Dr Ruit is the founder of The Himalayan Cataract Project and Kathmandu-based The Tilganga Institute of Ophthalmology.
Professor Watkins said, “Dr Sanduk Ruit is a pioneering ophthalmologist and surgeon, a humanitarian whose work has changed the lives of countless people in some of the world’s poorest and most remote regions. He will be an inspirational role model both for researchers and students within the Vision and Research Institute (VERI) and across ARU.”
On Sunday, Nepalese Doctors Association (NDA) UK had felicitated Dr Ruit at a special function organised at the Nepali embassy in London. Addressing the function, Tej Kohli, a UK-based businessman and philanthropist, said that the Tej Kohli Foundation, in partnership with Ruit Foundation, had plans to screening around one million people curing 300,000 to 500,000 people of cataracts by 2030.
Who is Dr Ruit?
Born in the remote Nepali village of Olangchung Gola, the ophthalmologist’s early childhood was spent in a community with neither electricity nor healthcare. Sanduk’s family was struck by repeated tragedy, as he lost a brother and two sisters. Yet from his trauma came the resolve to become a physician, and to help people whether they could afford treatment or not.
In 1970, he won a place at King George’s Medical College in the Indian city of Lucknow and he completed his postgraduate studies at the prestigious All India Institute of Medical Sciences (AIIMS) in New Delhi.
At that time, intraocular lenses were too expensive, and the procedure too difficult and too risky for treating patients in developing countries. Sanduk and Doctor Hollows resolved to overcome these challenges, founding the Nepal Eye Program Australia.

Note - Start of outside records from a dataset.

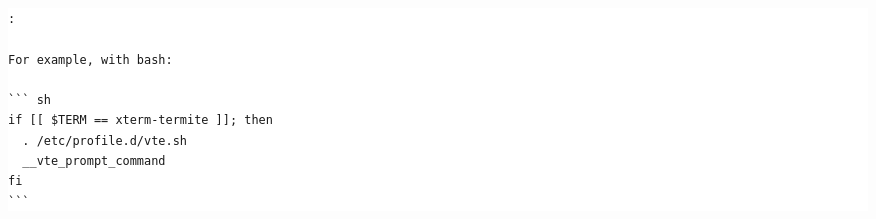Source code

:     :

    For example, with bash:

    ``` sh
    if [[ $TERM == xterm-termite ]]; then
      . /etc/profile.d/vte.sh
      __vte_prompt_command
    fi
    ```


[^1]: The directory can be set by a process running in the terminal. For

By developing new techniques in sutureless microsurgery, Sanduk made it possible to perform large numbers of high-quality cataract surgeries in remote locations.
Remarkably, Sanduk has saved or restored the sight of over 150,000 people. He also co-founded the Himalayan Cataract Project with Professor Geoff Tabin. Two of them were instrumental in taking the Nepal system globally. In 2021, he launched the Tej Kohli & Ruit Foundation with philanthropist Mr Tej Kohli – with the mission to screen one million people and cure 300,000 of cataract blindness by 2026.
In 2006 he was awarded the Ramon Magsaysay Award for Peace and International Understanding – considered the Asian equivalent of the Nobel Prize. In 2007 he was awarded the Prince Mahidol Award in Public Health, in Thailand, and was appointed Honorary Officer of the Order of Australia, “for services to humanity”.
In 2015 Sanduk was conferred with the National Order of Merit of Bhutan, and in 2016 he received an Asian Game Changer Award. In 2018, he was conferred with the Padma Shree award by the President of India, and earlier this year, Sanduk was awarded the ISA Award for Service to Humanity by the Kingdom of Bahrain.